Fabienne KELLER , rapporteure

En effet, l'école innove beaucoup. Certaines innovations mériteraient d'être mieux connues et, peut-être, généralisées.

Yahya CHEIKH

Pour l'intérêt des élèves, il serait souhaitable que les professeurs et les chefs d'établissement revoient les critères d'orientation avant la seconde. Par ailleurs, il conviendrait de mettre un peu d'ordre dans le choix des stages. L'établissement devrait intervenir pour aider les élèves qui n'ont pas la possibilité de se déplacer à Paris.

Emmanuelle BARBARA

La question du stage illustre l'ambiguïté de notre perception du rôle de l'école. Dans une vision héritée de Montaigne, l'école doit aider les jeunes à devenir des citoyens. Mens sana in corpore sano , diraient certains. Une vision plus utilitariste de l'école est axée sur l'orientation professionnelle. En tout état de cause, pour améliorer le lien entre l'école et l'entreprise, il conviendrait que le monde enseignant ait lui-même une appétence ou une compétence pour parler d'un univers qu'à l'évidence il ne connaît pas.

Par ailleurs, la notion de stage est elle-même ambiguë. On s'évertue à ce que le stage ne soit pas comparable à du travail, pour ne pas risquer de pérenniser des situations précaires. À force de chercher à étioler le concept de stage, on ne sait plus à quoi il renvoie.

Roland MEYER

Il me semble essentiel de ne pas oublier que l'acteur central de nos échanges est l'enfant. Ainsi, dans la garde d'enfant, l'enfant doit être le signifiant premier. Dès lors, la question de la garde devient la question du lieu où l'enfant vit, à savoir l'école.
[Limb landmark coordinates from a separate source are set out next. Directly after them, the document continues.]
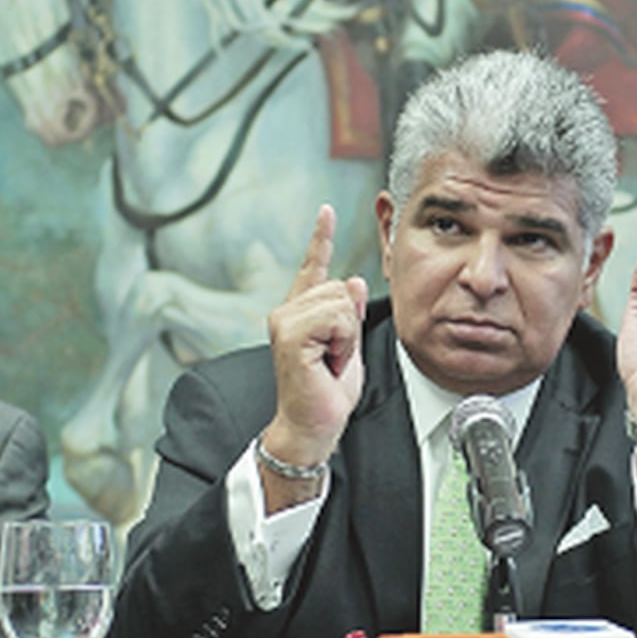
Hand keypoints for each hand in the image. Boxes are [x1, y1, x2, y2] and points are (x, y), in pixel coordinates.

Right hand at [262, 204, 367, 468]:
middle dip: (349, 325)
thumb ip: (348, 313)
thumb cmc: (327, 392)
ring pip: (338, 302)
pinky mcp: (289, 334)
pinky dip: (341, 343)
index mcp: (300, 312)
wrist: (313, 425)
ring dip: (346, 337)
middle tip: (334, 357)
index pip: (314, 267)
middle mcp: (286, 312)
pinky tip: (326, 363)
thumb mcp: (348, 346)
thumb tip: (352, 280)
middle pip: (338, 287)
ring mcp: (284, 321)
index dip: (321, 238)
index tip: (326, 211)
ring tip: (329, 361)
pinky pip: (334, 318)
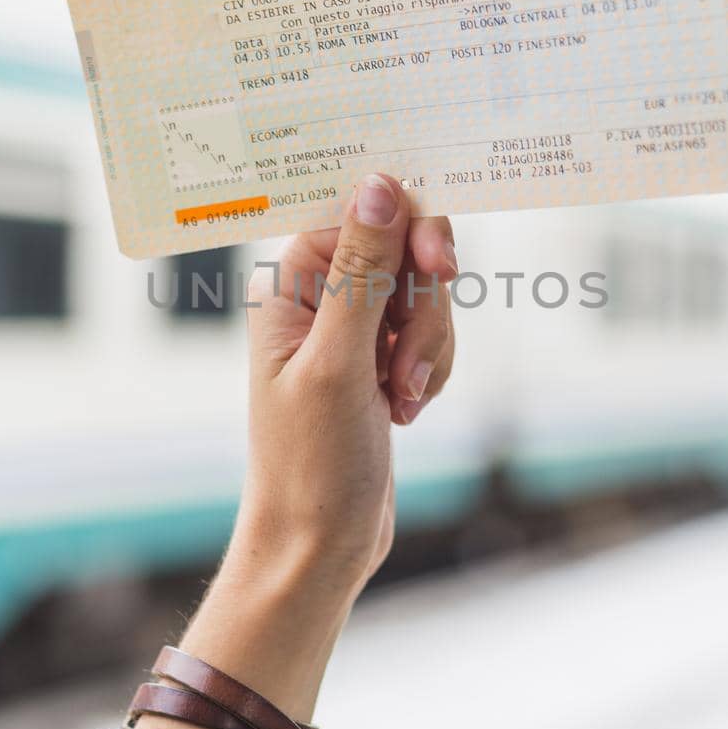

Nous pouvons envisager une révolution en termes de fonctionnement. L'école doit avoir le pouvoir de créer des liens entre l'enseignement et la culture. Dans une telle approche, nous pourrions penser une prospective de manière globale. Si le lieu de l'enfant est l'école, alors la question prospective revient à se demander comment l'école peut créer des liens.